Method	Bits (W/A)	Imaging Quality↑	Dynamic Degree↑	Scene Consistency↑
CogVideoX-2B Full Precision	16/16	59.15	67.78	36.24
SVDQuant (PTQ)	4/6	58.27	40.83	27.69
Q-DM (QAT)	4/4	54.96	48.61	28.02
QVGen (Ours)	4/4	60.16	67.22	31.42
QVGen (Ours)	3/3	58.36	53.89	23.85

3-bit QVGen surpasses Q-DM by +25.28 on Dynamic Degree and +8.43 on Scene Consistency.

Ablation Study¶

Component	FID↓
No auxiliary module (plain QAT)	Poor baseline
Auxiliary module + decay all parameters directly	Suboptimal
Auxiliary module + rank decay (\(\lambda=1/2\))	Best

Key Findings¶

QVGen is the first video QAT method to achieve full-precision-comparable quality under 4-bit quantization.
The framework generalizes across both CogVideoX and Wan video model families.
When applied to Wan 14B (one of the largest open-source video models), negligible performance loss is observed on VBench-2.0.
Gradient norm analysis confirms that \(\|\mathbf{g}_t\|_2\) in QVGen consistently remains lower than in Q-DM.

Highlights & Insights¶

First work to theoretically analyze convergence in video QAT, establishing the relationship between gradient norms and convergence behavior.
The rank decay strategy is elegantly designed, exploiting the natural shrinkage of singular values observed during training.
Significantly outperforms all baselines at the extreme low-bit regimes of 3-bit and 4-bit quantization.

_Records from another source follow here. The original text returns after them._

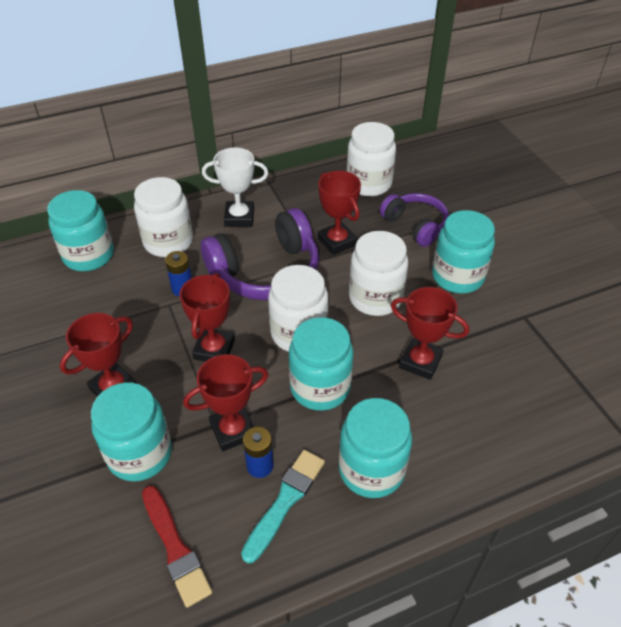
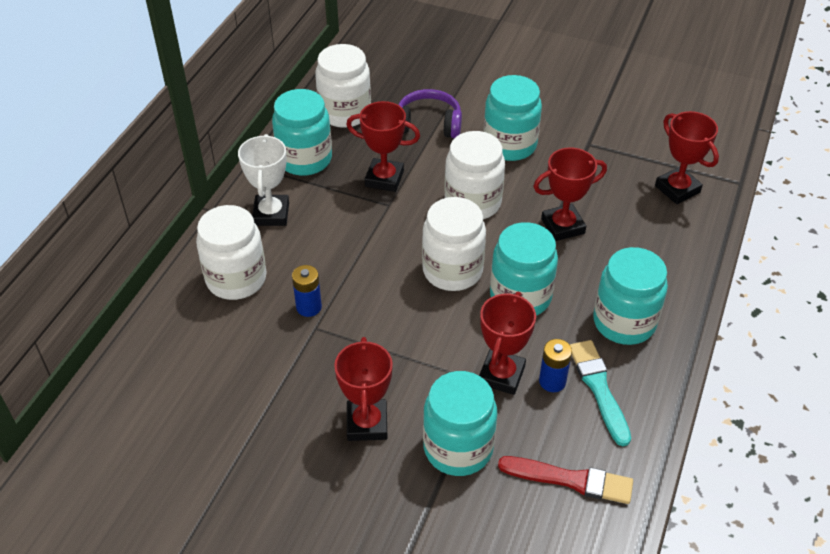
camera: 45 degrees left, 0 degrees up
turquoise jar [47,190,114,271] -> turquoise jar moved to [272,89,332,176]
red trophy [180,273,235,362] -> red trophy moved to [655,111,719,204]
purple headphones [201,208,319,300] -> none
white trophy [202,147,268,226] -> white trophy turned 45 degrees counterclockwise [238,134,289,226]

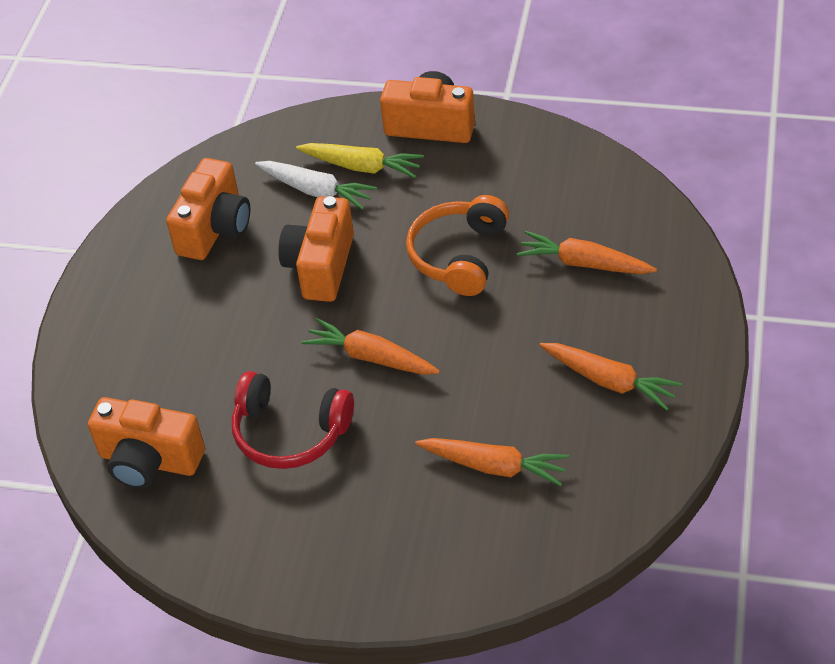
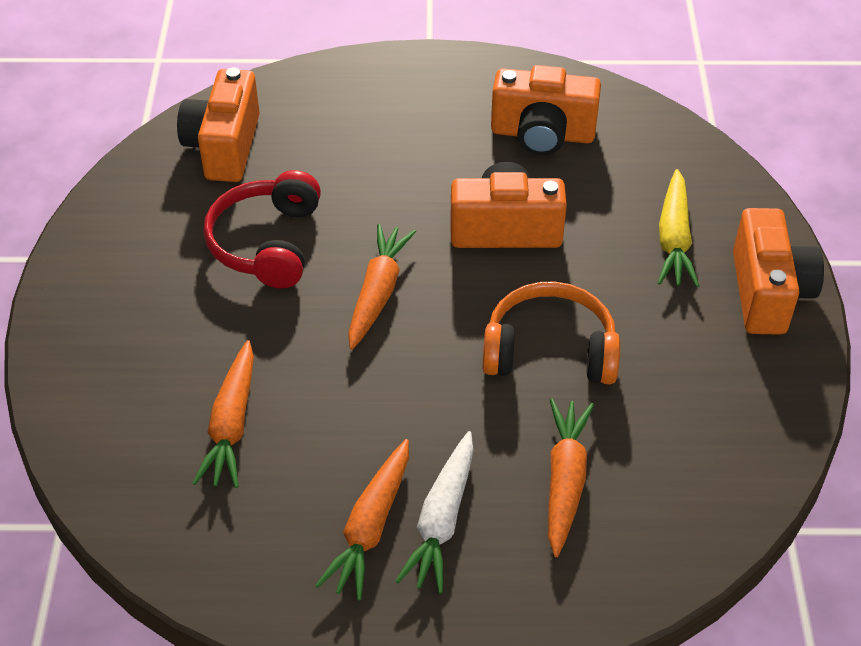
camera: 75 degrees right, 0 degrees up
white carrot [255,161,377,210] -> white carrot moved to [395,431,474,594]

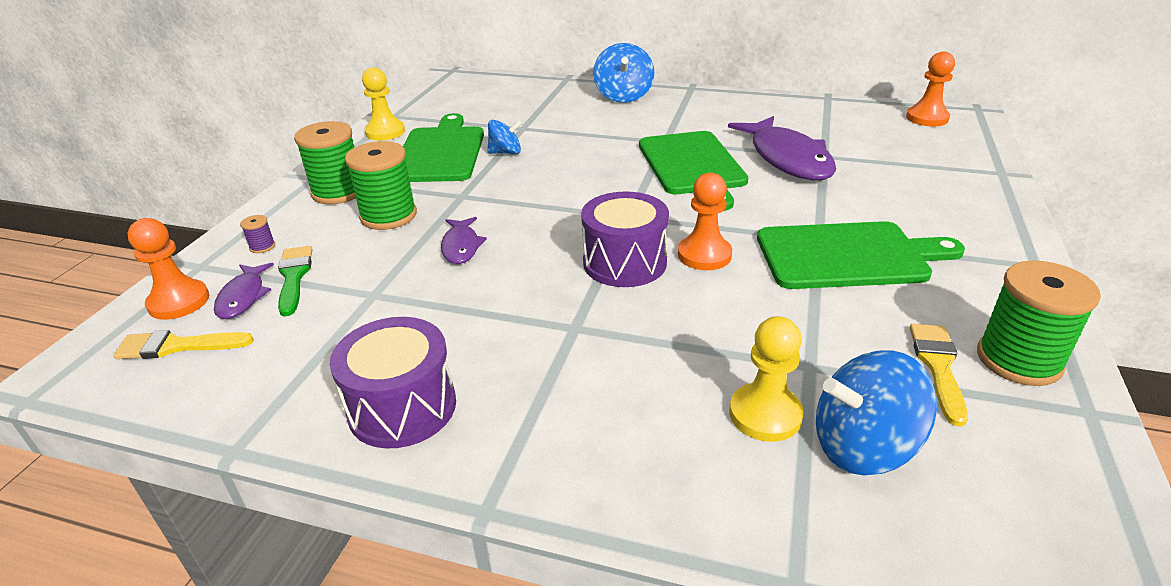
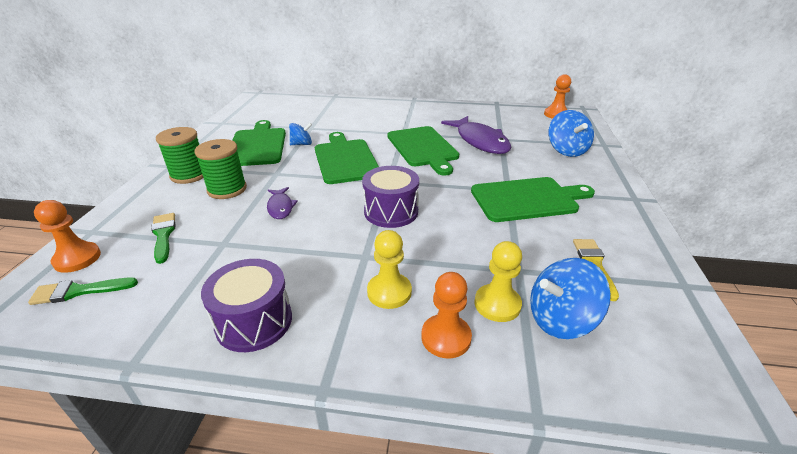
camera: 10 degrees left, 0 degrees up
yellow brush [113,330,254,359] -> green brush [28,278,138,305]
purple fish [214,263,274,319] -> none
purple spool [240,215,275,253] -> none
yellow pawn [362,67,405,140] -> yellow pawn moved to [367,230,412,309]
blue spinning top [593,43,654,103] -> blue spinning top moved to [548,110,594,157]
orange pawn [678,172,732,270] -> orange pawn moved to [421,272,472,358]
green spool [977,260,1101,386] -> none
none -> green cutting board [315,132,379,184]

Limitations & Future Work¶

Training cost is high (Wan 14B requires 32×H100 GPUs for 16 epochs).
A full-precision teacher model is required for knowledge distillation.
Current validation is limited to linear layer quantization; other components such as attention mechanisms are not yet addressed.

PTQ Methods: Post-training quantization approaches such as ViDiT-Q and SVDQuant show limited effectiveness at very low bit-widths.
QAT Methods: Quantization-aware training methods including Q-DM, EfficientDM, and LSQ face convergence difficulties on video models.
Model Compression: Alternative compression techniques such as low-rank decomposition and pruning.

Rating¶

Novelty: ⭐⭐⭐⭐ — The combination of auxiliary modules and rank decay strategy is novel.
Theory: ⭐⭐⭐⭐ — Convergence analysis is rigorous and well-grounded.
Experimental Thoroughness: ⭐⭐⭐⭐⭐ — Covers 4 state-of-the-art video models ranging from 1.3B to 14B parameters.
Value: ⭐⭐⭐⭐⭐ — Directly addresses a critical bottleneck in deploying video generative models.